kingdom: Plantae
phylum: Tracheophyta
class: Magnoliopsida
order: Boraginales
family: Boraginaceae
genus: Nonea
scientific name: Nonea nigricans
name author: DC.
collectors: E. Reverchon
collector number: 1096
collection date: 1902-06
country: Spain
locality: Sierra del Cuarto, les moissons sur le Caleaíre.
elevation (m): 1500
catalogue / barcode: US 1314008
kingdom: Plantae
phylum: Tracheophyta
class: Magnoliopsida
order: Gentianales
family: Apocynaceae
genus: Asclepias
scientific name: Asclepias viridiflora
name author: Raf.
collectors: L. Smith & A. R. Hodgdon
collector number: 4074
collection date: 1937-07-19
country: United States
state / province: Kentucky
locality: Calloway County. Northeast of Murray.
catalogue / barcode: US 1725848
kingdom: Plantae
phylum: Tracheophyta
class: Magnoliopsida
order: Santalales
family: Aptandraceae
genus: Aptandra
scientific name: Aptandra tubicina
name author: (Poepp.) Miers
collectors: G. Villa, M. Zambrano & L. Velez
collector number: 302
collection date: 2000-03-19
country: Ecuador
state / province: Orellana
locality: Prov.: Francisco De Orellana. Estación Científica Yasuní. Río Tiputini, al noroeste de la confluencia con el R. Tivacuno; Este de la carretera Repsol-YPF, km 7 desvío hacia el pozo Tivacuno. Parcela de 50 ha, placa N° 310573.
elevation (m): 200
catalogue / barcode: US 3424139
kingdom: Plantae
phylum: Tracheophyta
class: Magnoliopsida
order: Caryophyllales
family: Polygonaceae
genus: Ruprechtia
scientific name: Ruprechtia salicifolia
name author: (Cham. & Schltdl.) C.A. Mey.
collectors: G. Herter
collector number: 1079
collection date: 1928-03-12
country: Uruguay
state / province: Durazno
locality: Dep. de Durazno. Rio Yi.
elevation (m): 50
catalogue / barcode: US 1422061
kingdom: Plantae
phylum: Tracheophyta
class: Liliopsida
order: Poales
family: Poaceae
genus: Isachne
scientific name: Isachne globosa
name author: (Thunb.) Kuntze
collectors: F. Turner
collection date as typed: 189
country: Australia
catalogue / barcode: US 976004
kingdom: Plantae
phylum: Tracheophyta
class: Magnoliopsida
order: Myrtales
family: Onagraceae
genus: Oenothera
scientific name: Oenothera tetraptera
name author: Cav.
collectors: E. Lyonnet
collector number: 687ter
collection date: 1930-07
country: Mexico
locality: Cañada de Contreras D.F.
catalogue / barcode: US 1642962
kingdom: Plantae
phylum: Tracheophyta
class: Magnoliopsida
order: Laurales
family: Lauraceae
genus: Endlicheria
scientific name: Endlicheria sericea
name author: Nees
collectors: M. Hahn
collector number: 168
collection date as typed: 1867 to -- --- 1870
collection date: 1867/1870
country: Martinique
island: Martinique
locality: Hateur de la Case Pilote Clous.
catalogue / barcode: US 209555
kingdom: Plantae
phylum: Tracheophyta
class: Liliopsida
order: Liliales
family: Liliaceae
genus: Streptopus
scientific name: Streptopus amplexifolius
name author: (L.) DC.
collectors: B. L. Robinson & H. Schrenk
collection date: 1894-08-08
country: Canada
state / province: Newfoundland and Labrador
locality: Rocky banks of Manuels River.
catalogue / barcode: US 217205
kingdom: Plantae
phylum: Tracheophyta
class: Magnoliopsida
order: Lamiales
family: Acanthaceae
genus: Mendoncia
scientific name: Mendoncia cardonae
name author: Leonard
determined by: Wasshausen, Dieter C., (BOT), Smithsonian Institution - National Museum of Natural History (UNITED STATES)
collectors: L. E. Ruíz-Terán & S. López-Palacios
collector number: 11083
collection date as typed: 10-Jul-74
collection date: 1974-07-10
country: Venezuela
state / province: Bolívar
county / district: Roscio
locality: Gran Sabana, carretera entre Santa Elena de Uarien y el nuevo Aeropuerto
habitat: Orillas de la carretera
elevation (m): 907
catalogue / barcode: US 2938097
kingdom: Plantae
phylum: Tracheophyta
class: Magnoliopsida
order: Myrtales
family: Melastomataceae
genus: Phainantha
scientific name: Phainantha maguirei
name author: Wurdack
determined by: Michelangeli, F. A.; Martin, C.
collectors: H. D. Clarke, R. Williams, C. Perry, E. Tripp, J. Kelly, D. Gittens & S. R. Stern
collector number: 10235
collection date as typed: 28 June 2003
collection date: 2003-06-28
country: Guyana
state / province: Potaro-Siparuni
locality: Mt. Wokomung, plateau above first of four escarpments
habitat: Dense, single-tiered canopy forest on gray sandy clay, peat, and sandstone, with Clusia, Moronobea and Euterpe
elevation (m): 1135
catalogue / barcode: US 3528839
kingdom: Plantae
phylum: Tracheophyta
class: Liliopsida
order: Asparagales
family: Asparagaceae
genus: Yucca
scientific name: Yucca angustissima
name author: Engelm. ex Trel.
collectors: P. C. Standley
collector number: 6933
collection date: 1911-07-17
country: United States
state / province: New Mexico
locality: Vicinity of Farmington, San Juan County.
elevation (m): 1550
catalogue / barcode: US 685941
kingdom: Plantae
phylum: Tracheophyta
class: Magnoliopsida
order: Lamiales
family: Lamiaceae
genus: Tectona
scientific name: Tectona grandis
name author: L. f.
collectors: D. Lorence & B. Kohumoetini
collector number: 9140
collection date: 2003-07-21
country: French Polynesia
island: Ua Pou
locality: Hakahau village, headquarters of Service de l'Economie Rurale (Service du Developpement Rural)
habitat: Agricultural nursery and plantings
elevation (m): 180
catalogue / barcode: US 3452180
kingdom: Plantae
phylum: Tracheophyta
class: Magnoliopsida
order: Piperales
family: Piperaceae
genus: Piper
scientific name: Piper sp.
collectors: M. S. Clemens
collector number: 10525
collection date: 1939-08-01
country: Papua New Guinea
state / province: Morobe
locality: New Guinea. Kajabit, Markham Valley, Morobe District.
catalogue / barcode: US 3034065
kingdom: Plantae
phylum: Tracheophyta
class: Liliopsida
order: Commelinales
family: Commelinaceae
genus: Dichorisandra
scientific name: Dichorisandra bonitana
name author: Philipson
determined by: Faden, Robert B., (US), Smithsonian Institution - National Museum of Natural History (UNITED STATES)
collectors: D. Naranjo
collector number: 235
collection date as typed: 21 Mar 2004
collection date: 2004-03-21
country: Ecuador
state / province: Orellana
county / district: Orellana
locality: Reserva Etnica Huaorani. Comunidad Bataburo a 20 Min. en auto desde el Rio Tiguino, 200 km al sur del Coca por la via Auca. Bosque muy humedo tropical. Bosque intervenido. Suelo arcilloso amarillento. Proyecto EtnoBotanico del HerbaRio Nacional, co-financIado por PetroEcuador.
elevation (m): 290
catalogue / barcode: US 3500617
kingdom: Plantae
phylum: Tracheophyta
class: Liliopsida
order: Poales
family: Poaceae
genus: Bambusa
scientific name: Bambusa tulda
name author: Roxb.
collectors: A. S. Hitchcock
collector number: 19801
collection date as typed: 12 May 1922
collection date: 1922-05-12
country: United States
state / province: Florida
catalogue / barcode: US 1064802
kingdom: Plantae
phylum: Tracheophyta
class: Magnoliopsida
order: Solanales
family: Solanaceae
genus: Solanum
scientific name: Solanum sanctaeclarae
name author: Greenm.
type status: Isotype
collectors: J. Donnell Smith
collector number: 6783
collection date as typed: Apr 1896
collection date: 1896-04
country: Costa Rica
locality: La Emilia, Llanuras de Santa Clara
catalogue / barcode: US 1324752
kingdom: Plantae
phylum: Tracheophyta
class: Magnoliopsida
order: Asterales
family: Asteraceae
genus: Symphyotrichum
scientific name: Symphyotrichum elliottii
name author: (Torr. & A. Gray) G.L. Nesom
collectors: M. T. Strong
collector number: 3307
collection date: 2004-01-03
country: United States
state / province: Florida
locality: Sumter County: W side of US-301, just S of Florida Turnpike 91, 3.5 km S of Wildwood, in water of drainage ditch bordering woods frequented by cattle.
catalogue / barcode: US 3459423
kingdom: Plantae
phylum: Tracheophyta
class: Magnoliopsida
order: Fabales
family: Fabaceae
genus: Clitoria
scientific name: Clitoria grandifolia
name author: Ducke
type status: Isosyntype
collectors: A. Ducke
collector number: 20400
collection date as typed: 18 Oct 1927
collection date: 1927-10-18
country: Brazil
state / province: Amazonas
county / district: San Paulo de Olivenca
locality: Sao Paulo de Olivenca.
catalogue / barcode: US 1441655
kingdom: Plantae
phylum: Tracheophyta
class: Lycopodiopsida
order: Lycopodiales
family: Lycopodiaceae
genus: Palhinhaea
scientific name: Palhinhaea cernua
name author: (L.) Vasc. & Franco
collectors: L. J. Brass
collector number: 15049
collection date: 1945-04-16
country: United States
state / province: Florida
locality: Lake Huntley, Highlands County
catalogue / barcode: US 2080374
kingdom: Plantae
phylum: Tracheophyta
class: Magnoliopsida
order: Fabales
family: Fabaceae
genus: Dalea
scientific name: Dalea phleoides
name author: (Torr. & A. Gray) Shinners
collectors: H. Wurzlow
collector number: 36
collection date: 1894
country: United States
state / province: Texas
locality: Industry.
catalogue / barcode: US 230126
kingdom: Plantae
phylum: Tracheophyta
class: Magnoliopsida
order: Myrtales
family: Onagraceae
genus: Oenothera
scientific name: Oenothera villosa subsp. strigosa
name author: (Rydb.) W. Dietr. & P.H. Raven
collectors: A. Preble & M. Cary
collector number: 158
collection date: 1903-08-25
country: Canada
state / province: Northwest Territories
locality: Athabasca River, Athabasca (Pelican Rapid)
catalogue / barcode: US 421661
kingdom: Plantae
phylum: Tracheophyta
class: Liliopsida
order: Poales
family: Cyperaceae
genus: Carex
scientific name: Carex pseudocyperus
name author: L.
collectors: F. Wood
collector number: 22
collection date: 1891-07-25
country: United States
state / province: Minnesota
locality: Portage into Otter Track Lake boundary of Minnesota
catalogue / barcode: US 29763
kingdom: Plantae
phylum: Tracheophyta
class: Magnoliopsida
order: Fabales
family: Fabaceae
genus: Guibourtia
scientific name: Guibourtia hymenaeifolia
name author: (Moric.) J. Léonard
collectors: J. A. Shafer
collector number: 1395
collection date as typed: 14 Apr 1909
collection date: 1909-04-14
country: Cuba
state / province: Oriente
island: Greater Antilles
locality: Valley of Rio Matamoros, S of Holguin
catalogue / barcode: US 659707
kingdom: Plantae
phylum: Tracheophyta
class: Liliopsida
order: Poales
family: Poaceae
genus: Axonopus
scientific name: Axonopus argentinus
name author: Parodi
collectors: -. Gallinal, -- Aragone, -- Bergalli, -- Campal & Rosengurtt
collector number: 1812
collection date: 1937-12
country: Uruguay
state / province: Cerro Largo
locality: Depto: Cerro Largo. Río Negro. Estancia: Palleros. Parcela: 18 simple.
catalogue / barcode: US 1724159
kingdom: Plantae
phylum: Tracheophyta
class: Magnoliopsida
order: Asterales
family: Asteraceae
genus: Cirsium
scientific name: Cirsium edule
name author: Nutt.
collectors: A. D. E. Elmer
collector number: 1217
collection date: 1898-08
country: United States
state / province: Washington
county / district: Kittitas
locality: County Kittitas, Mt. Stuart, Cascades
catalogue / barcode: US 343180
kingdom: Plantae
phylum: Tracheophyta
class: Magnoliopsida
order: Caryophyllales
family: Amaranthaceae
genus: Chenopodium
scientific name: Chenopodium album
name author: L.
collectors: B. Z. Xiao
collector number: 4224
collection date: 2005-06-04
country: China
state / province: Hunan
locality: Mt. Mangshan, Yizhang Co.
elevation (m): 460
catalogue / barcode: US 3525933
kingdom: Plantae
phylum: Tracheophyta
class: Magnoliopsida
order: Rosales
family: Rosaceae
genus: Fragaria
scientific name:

+ + + +

**What is asked:** Rewrite the data from its beginning through the line containing "catalogue / barcode: US 1314008", putting "date collected" in place of "collection date" and leaving everything else unchanged.

**Expected answer:**
kingdom: Plantae
phylum: Tracheophyta
class: Magnoliopsida
order: Boraginales
family: Boraginaceae
genus: Nonea
scientific name: Nonea nigricans
name author: DC.
collectors: E. Reverchon
collector number: 1096
date collected: 1902-06
country: Spain
locality: Sierra del Cuarto, les moissons sur le Caleaíre.
elevation (m): 1500
catalogue / barcode: US 1314008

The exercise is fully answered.